→ Exercise objective: Whichever lines of the entries hold the word "What" should be identified and copied.

→ Given information:
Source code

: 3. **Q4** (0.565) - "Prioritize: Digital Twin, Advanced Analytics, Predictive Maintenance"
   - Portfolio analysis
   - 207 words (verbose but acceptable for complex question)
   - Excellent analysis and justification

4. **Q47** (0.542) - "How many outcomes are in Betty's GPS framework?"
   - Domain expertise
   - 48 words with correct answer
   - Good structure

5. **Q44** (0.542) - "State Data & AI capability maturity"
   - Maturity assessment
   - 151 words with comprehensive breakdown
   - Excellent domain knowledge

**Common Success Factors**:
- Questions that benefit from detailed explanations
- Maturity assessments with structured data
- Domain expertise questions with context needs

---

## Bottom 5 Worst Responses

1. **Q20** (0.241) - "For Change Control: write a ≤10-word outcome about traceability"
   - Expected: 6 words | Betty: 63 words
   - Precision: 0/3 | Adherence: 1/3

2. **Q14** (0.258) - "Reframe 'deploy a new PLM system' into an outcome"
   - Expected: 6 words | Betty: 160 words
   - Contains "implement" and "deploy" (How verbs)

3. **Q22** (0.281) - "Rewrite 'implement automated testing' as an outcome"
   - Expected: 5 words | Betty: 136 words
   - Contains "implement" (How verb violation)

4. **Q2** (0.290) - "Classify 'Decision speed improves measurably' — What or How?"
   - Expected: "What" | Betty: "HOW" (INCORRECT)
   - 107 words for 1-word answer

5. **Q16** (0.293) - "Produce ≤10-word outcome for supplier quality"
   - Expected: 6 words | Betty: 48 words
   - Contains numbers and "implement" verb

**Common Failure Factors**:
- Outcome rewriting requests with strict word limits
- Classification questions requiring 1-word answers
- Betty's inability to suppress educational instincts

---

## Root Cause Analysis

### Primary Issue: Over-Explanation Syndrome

→ Output for this exercise:
4. **Q2** (0.290) - "Classify 'Decision speed improves measurably' — What or How?"
   - Expected: "What" | Betty: "HOW" (INCORRECT)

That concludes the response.